Philadelphia’s Rosenbach Museum & Library explores our ongoing fascination with Abraham Lincoln with 21st Century Abe. Launching officially on Lincoln’s bicentennial on February 12, 2009, the site will present reflections on Lincoln’s legacy by leading scholars and artists. More interesting is that between now and February, the project’s curators will also be using Twitter, Facebook, MySpace, a blog and other digital tools to collect public impressions of Lincoln in text, images, audio, and video. These popular impressions will sit alongside those of the scholars and artists on the website to present a fuller and ultimately more honest picture of what Lincoln really means to Americans two hundred years after his birth.

Briefly Noted for October 28, 2008

The Oral History Association has launched a new and improved website, including a social network and an instructional wiki.

Jim Spadaccini has a great post about the special kind of planning involved in building museum and other cultural heritage websites that incorporate social networking features. Jim writes, “While the standard methods of web design—such as wireframes and mockups—are still part of the process, we’ve been concurrently working on plans for social interaction.”

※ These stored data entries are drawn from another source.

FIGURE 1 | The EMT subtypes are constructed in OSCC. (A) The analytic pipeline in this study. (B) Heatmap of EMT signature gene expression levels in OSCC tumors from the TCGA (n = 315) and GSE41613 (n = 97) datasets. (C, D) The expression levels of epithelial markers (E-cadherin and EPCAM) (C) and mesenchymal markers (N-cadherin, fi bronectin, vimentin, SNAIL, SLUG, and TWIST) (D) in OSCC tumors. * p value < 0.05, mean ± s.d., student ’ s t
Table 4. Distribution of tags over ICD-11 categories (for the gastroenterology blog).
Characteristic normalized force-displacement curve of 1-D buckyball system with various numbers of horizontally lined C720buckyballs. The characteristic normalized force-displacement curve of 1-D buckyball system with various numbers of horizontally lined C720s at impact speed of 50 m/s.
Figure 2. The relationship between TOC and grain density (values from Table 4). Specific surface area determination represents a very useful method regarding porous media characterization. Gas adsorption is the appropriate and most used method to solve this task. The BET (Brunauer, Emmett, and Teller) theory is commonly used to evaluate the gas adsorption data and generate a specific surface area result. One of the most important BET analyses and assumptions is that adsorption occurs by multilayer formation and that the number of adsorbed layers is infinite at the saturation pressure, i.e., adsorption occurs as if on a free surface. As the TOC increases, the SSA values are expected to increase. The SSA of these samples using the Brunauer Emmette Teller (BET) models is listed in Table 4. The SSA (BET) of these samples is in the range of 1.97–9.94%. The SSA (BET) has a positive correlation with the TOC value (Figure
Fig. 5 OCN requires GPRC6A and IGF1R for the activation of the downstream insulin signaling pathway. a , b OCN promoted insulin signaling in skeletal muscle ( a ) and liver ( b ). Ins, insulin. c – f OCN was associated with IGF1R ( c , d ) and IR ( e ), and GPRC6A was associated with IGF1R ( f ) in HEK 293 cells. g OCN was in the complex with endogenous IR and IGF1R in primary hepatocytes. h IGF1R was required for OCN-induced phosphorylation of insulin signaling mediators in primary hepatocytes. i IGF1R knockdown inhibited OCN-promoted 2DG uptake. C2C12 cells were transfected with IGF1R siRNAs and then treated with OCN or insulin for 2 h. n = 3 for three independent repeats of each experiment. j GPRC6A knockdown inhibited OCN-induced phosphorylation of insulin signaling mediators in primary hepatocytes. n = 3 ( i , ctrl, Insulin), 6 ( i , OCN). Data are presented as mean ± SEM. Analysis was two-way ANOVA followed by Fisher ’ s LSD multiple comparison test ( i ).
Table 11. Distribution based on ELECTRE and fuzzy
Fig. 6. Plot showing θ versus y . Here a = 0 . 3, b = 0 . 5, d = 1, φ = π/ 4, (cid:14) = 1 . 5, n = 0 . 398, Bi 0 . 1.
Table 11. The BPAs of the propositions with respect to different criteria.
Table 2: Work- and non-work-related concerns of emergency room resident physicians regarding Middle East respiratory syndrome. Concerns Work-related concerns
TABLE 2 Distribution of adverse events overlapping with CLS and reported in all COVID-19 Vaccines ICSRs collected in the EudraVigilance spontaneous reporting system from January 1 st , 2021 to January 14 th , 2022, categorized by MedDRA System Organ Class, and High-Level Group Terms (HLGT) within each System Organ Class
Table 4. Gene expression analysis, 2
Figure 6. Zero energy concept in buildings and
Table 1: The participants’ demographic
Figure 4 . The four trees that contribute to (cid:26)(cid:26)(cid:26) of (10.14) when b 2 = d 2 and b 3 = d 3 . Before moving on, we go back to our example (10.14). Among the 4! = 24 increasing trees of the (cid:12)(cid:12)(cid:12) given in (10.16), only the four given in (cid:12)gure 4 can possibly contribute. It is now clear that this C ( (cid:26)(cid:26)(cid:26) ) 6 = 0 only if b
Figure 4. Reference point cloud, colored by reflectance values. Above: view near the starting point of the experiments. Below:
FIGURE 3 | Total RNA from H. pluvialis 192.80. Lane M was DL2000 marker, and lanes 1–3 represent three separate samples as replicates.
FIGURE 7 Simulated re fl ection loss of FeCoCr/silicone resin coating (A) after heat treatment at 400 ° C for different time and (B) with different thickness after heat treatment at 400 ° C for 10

AHA Today points to TimesTraveler, a new blog from the New York Times. The premise is simple: TimesTraveler excavates Times’ headlines from exactly 100 years ago, giving readers a sense of what was happening on this day in 1908. Surprisingly compelling and very well done. For a more entertaining and more creative glimpse at 1908, however, I suggest TweetCapsule—time-twittering life in the last century. (Thanks, Tad.)